Understanding Changes to the BC Property Tax Deferment Program
The Government of British Columbia’s 2026 budget introduces major changes to how seniors can defer property taxes which will reshape long-term financial planning for many older homeowners and their families.
In BC, there are two key forms of property tax relief for seniors: the Home Owner Grant and the Property Tax Deferment Program.
The Home Owner Grant remains in place. Seniors aged 65 and older can continue to claim a higher grant amount than younger homeowners, reducing the property taxes owed on their principal residence. Lower-income seniors may also qualify for an additional supplement. This part of the system has not been eliminated, and it continues to provide meaningful annual relief.
The Property Tax Deferment Program has changed.
Under the previous system, eligible seniors could defer their annual property taxes through what was essentially a low-interest loan from the province. Instead of paying property taxes immediately, homeowners could postpone payment until they sold their home or their estate settled. The program was widely used by seniors living on fixed incomes who were “house rich but cash poor.”

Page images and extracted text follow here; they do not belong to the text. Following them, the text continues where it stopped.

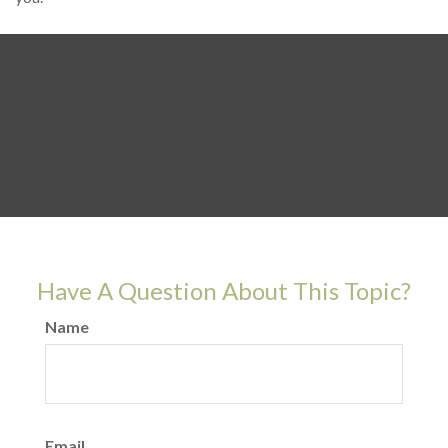
Have A Question About This Topic?
Name
Email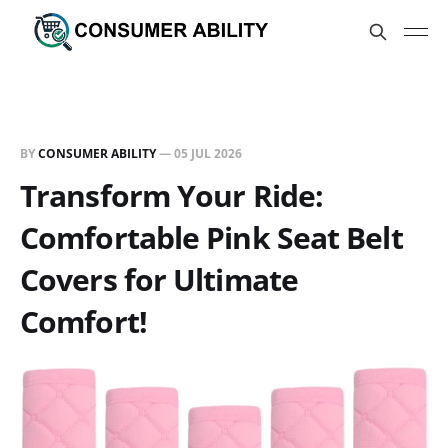
BY
CONSUMER ABILITY
—
05 JUL 2026
Transform Your Ride:
Comfortable Pink Seat Belt
Covers for Ultimate
Comfort!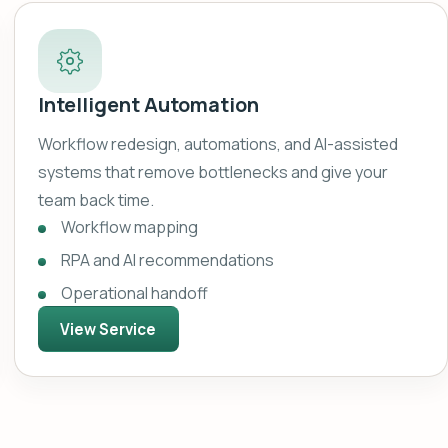
Intelligent Automation
Workflow redesign, automations, and AI-assisted
systems that remove bottlenecks and give your
team back time.
Workflow mapping
RPA and AI recommendations
Operational handoff
View Service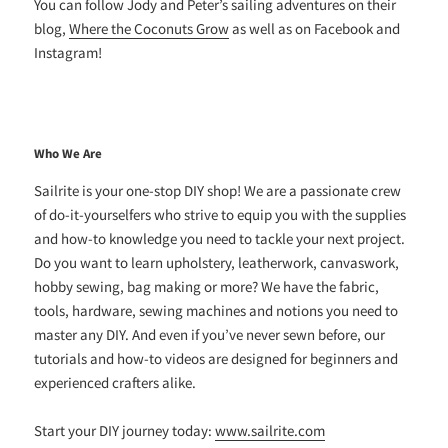
You can follow Jody and Peter’s sailing adventures on their
blog,
Where the Coconuts Grow
as well as on Facebook and
Instagram!
Who We Are
Sailrite is your one-stop DIY shop! We are a passionate crew
of do-it-yourselfers who strive to equip you with the supplies
and how-to knowledge you need to tackle your next project.
Do you want to learn upholstery, leatherwork, canvaswork,
hobby sewing, bag making or more? We have the fabric,
tools, hardware, sewing machines and notions you need to
master any DIY. And even if you’ve never sewn before, our
tutorials and how-to videos are designed for beginners and
experienced crafters alike.
Start your DIY journey today:
www.sailrite.com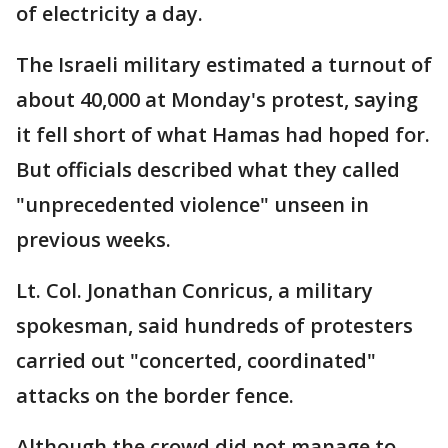
of electricity a day.
The Israeli military estimated a turnout of
about 40,000 at Monday's protest, saying
it fell short of what Hamas had hoped for.
But officials described what they called
"unprecedented violence" unseen in
previous weeks.
Lt. Col. Jonathan Conricus, a military
spokesman, said hundreds of protesters
carried out "concerted, coordinated"
attacks on the border fence.
Although the crowd did not manage to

Under the old rules, the interest rate charged on deferred taxes was set at prime minus two percent, and the interest was simple — not compounded. That meant interest accumulated only on the original deferred amount, not on previously accrued interest. Over time, this kept costs predictable and manageable.
The 2026 budget changes that structure.
Beginning with taxes deferred for the 2026 taxation year and onward, the interest rate shifts to prime plus two percent. In addition, interest will now compound. That means interest is charged not only on the original deferred taxes but also on accumulated interest from prior years.
This difference has real financial implications for seniors on the program.
Under the new rules, the total amount owed can grow much faster over time. For seniors who defer taxes for many years, the compounded interest could significantly reduce the equity remaining in their homes. For families counting on home equity as part of an estate plan, this change may alter expectations about inheritance or long-term care funding.
It’s important to note that the deferment program has not been eliminated. Seniors can still apply if they meet eligibility requirements. However, the cost of using the program will be higher moving forward.
What should seniors and families do?
First, review whether the Home Owner Grant has been fully claimed each year. Many homeowners forget to apply or assume it happens automatically. It does not.
Second, if considering tax deferment, run the numbers carefully. Compare the new deferment interest rate with other options, such as a line of credit or downsizing. In some cases, alternative financing may now be more competitive.
Finally, families should have open conversations. Adult children and aging parents may want to revisit estate plans and long-term housing strategies considering the new rules.
For many British Columbians, staying in their home is a financial and emotional priority. These budget changes do not remove support — but they do make borrowing against home equity through tax deferment more expensive. Understanding the new structure is the first step toward making informed, confident decisions.